Now, though, Scholar Arron's voice came out of the station.

“Lareet? Lareet?” Inside her mind, she could see his smooth brow furrowing with exasperation. “I know you have to be there somewhere. How long are you going to make me keep talking to myself, here?”

She crossed the deck in half a dozen steps. Umat felt her coming and moved back to make room for her in the crescent of sisters who glowered over the station as if it were a bad omen.

“Lareet, answer me. Umat? You must know where she is. Will you go get her please? We've got… I've got something you need to hear. It's important. Please, answer me.”

Umat met Lareet's eyes, and dipped her ears.

The skin between Lareet's shoulders bunched up. She reached out and touched the key the coders said meant “reply.”

“I'm here, Scholar Arron,” she said.

Arron's familiar sigh of relief drifted out of the station. “I'm grateful to Mother Night. Listen, Lareet, have you got any cameras working on that thing yet?”

Lareet flicked an ear to Umat, who turned to the bridge commander. She dipped her ears. “Yes, we have,” said Lareet.

“Good.” Arron did not sound very certain.
What is happening?
The last of the warmth from the hangar left Lareet's blood.

Arron went on. “Set one Of the command center cameras to…” He paused, and she could hear a faint voice in the background. “Coordinates 16,24,16.”

“Do it,” said to the ovrth at the navigation station.

A section of the central table lit up. In comical unity, commanders turned from the station to the table. The screen showed a grid, the stars and one large, luminous globe right in the center of the view.

“What is that?” breathed Umat.

“That's probably us,” answered Arron. “I'm aboard the city-ship
Manhattan
with Commander Keale and Captain Esmaraude. We're on an interception course with your ship.”

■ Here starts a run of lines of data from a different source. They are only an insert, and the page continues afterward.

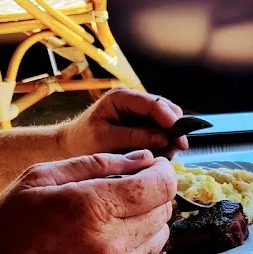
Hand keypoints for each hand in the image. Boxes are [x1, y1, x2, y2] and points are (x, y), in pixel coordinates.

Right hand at [0, 150, 175, 253]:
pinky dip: (134, 245)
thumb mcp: (40, 179)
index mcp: (93, 208)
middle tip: (130, 188)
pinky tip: (104, 241)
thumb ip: (97, 163)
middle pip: (164, 209)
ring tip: (113, 216)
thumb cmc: (8, 230)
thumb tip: (144, 159)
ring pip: (160, 235)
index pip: (160, 186)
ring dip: (147, 220)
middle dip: (154, 194)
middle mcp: (113, 243)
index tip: (156, 166)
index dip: (165, 172)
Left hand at [59, 87, 188, 157]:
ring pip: (168, 121)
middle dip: (174, 129)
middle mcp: (134, 101)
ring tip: (166, 156)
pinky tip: (160, 155)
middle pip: (167, 110)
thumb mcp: (105, 140)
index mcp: (121, 97)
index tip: (180, 138)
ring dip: (171, 138)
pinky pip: (163, 132)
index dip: (170, 119)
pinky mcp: (144, 124)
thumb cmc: (83, 142)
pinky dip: (165, 143)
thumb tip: (164, 138)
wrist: (72, 147)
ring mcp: (140, 112)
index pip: (154, 104)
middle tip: (176, 151)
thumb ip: (134, 137)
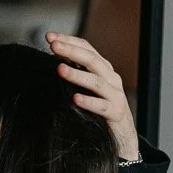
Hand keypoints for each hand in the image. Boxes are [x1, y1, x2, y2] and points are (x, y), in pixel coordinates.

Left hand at [47, 32, 139, 161]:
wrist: (123, 136)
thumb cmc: (101, 110)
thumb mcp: (88, 88)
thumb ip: (76, 73)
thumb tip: (52, 59)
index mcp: (104, 69)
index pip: (87, 48)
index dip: (69, 40)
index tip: (49, 36)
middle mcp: (111, 79)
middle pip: (92, 60)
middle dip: (71, 50)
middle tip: (53, 45)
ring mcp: (115, 96)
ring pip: (96, 82)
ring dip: (77, 74)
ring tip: (60, 69)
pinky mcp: (116, 113)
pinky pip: (102, 107)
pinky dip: (89, 102)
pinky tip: (75, 99)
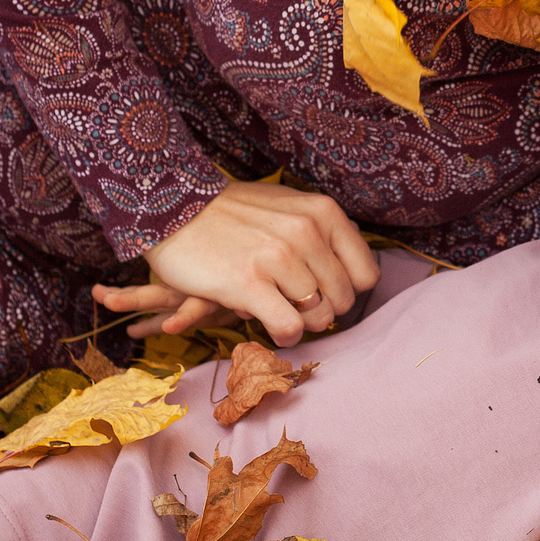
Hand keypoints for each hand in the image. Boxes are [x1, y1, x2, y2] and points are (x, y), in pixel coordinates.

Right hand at [98, 181, 379, 346]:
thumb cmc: (233, 212)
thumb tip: (353, 268)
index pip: (366, 274)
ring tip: (275, 307)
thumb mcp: (288, 205)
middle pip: (343, 301)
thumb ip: (322, 231)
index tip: (325, 292)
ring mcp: (278, 258)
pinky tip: (270, 325)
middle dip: (322, 311)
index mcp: (323, 213)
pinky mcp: (248, 283)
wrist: (173, 208)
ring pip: (319, 318)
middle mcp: (306, 233)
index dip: (347, 290)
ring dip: (300, 323)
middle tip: (295, 305)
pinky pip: (288, 328)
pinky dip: (284, 335)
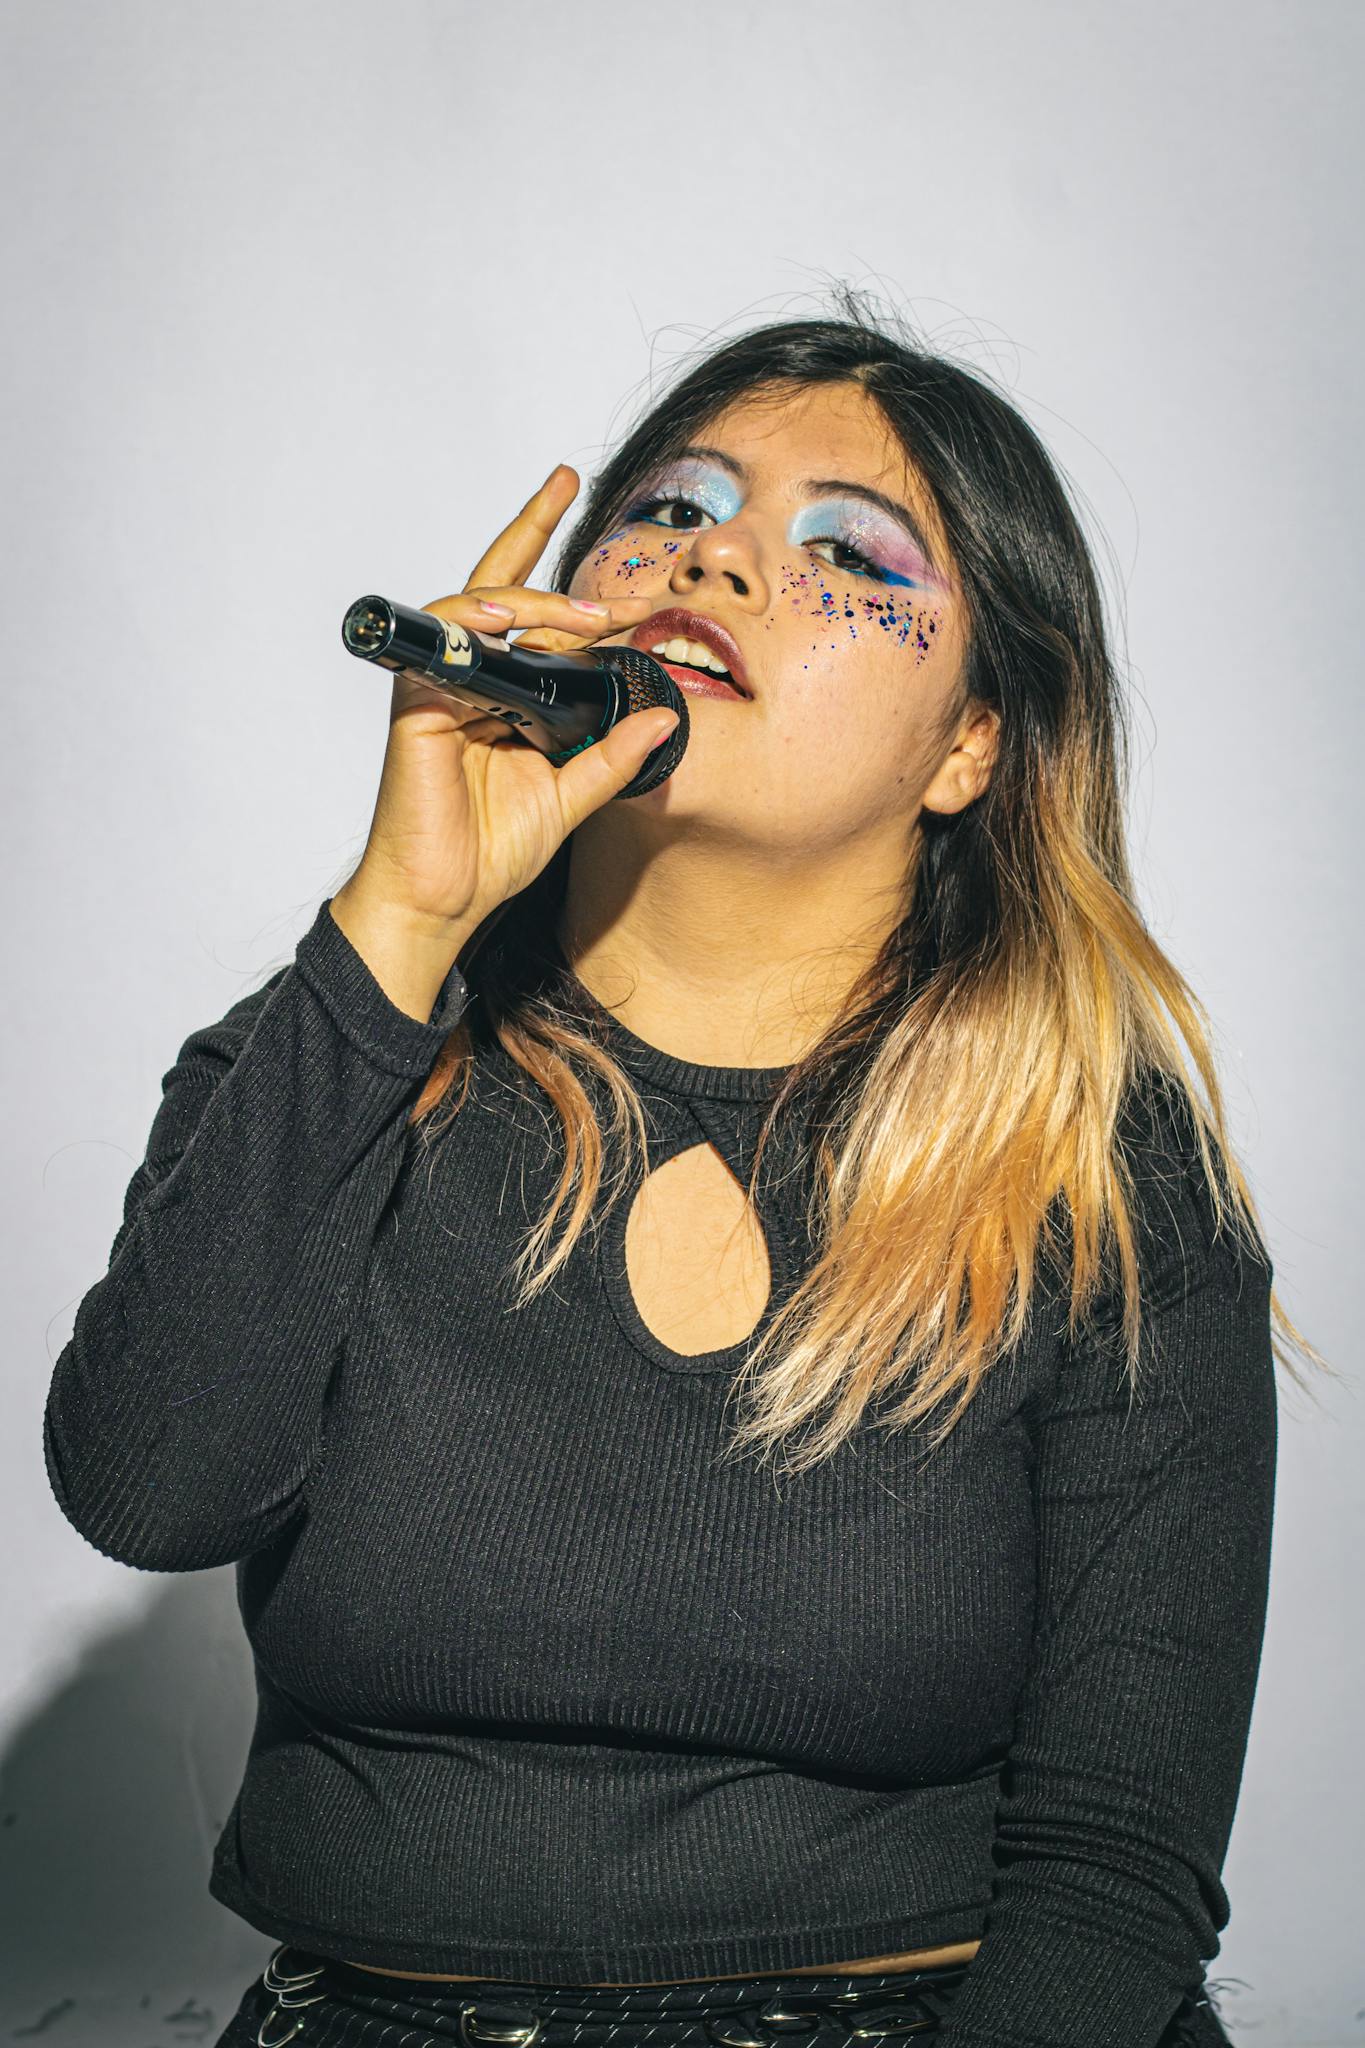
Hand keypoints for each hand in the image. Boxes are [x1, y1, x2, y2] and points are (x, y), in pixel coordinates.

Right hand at [340, 464, 670, 941]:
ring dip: (532, 599)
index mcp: (505, 693)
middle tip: (603, 551)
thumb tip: (666, 716)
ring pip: (477, 605)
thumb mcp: (573, 796)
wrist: (444, 899)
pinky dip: (470, 621)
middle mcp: (470, 677)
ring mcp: (439, 684)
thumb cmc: (490, 851)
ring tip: (586, 613)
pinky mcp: (415, 701)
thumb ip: (613, 756)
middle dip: (545, 544)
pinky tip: (505, 621)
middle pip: (500, 585)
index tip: (637, 594)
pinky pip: (439, 640)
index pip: (536, 619)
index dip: (580, 596)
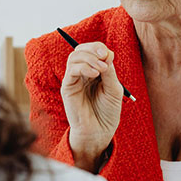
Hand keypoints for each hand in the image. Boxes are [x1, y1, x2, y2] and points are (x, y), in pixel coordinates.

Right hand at [60, 42, 122, 171]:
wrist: (99, 132)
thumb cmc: (107, 113)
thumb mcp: (114, 89)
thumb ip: (110, 72)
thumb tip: (107, 53)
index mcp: (94, 72)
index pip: (92, 51)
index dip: (99, 48)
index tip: (109, 56)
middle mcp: (82, 74)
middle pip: (81, 50)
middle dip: (93, 49)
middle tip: (104, 57)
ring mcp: (73, 80)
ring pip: (74, 57)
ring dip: (89, 58)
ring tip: (101, 70)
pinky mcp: (67, 88)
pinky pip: (71, 70)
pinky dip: (83, 67)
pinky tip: (94, 75)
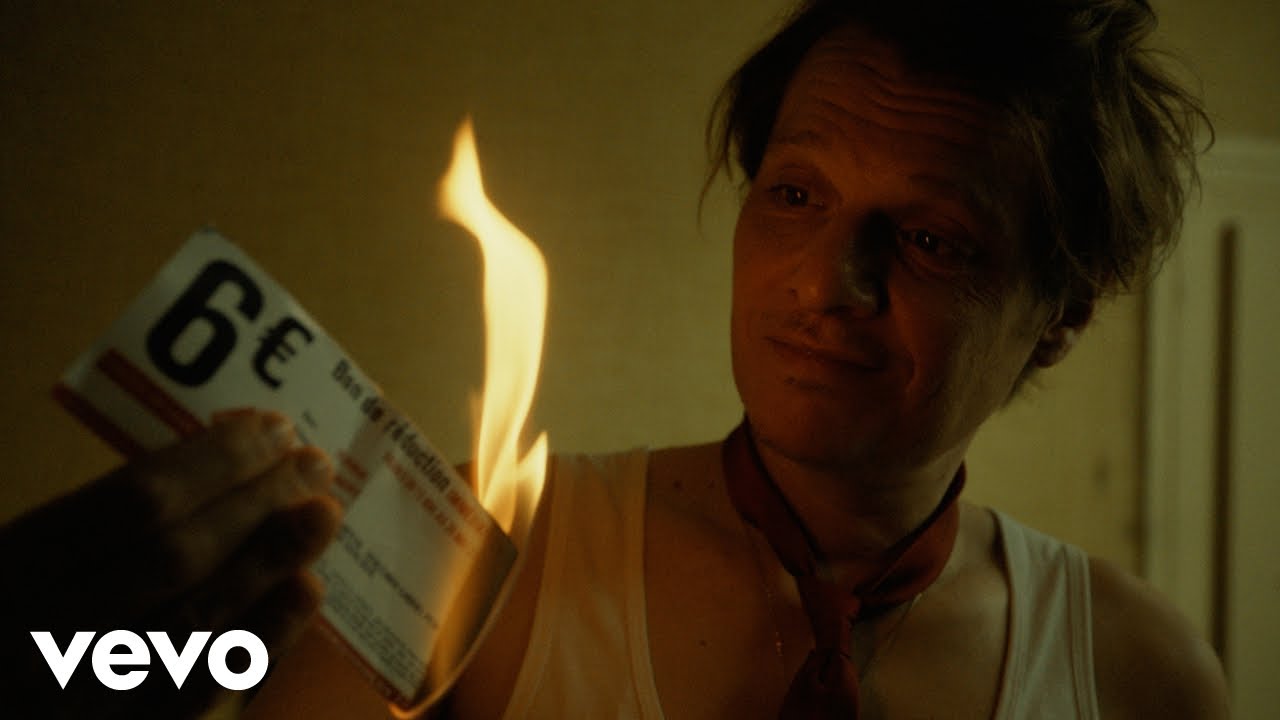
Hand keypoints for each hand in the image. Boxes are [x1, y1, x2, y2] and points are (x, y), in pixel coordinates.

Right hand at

The skin crawled across the back of Lareet's neck. Her toes dug at the metal deck. “Arron, what are you doing?”

Arron hesitated. “I'm helping to stop you, Lareet. If you don't break this off, we're going to run the
Manhattan
straight into the
Ur.
You'll all die, and so will we.”

The command center was so silent Lareet could hear her own heart beat like thunder. “Scholar Arron, you can't mean it.”

“Dayisen Lareet, I do. It's all over. The only question is whether we live through it or not.”

Umat left her side and strode over to the sister at the navigation post She whispered in her ears. Lareet barely heard the answer. “Dayisen Umat, that will take at least a half hour to code.”